*** Opening Available data ***
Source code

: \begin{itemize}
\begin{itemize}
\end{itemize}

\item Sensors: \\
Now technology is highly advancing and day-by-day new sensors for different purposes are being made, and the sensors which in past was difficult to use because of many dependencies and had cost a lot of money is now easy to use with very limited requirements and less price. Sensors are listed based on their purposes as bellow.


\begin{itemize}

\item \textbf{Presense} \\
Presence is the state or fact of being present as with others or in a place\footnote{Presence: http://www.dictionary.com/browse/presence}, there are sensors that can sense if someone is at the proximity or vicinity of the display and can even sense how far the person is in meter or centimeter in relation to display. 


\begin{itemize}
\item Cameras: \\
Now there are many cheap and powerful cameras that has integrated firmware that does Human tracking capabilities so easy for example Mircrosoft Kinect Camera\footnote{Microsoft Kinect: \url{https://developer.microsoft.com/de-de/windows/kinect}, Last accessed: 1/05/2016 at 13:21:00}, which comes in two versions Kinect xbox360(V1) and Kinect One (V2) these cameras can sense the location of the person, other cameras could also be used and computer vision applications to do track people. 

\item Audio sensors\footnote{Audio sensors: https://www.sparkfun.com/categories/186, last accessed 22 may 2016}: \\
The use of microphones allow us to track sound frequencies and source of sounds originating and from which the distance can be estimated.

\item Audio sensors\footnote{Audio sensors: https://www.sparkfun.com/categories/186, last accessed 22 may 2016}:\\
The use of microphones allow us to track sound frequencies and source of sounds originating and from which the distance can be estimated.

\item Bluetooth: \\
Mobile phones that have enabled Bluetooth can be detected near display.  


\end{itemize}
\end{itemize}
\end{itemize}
*** Closing Available data ***
• [What is expected]: Search the records for the string "categories" and return every line in which it occurs.

• [Expected output]:
\item Audio sensors\footnote{Audio sensors: https://www.sparkfun.com/categories/186, last accessed 22 may 2016}: \\
\item Audio sensors\footnote{Audio sensors: https://www.sparkfun.com/categories/186, last accessed 22 may 2016}:\\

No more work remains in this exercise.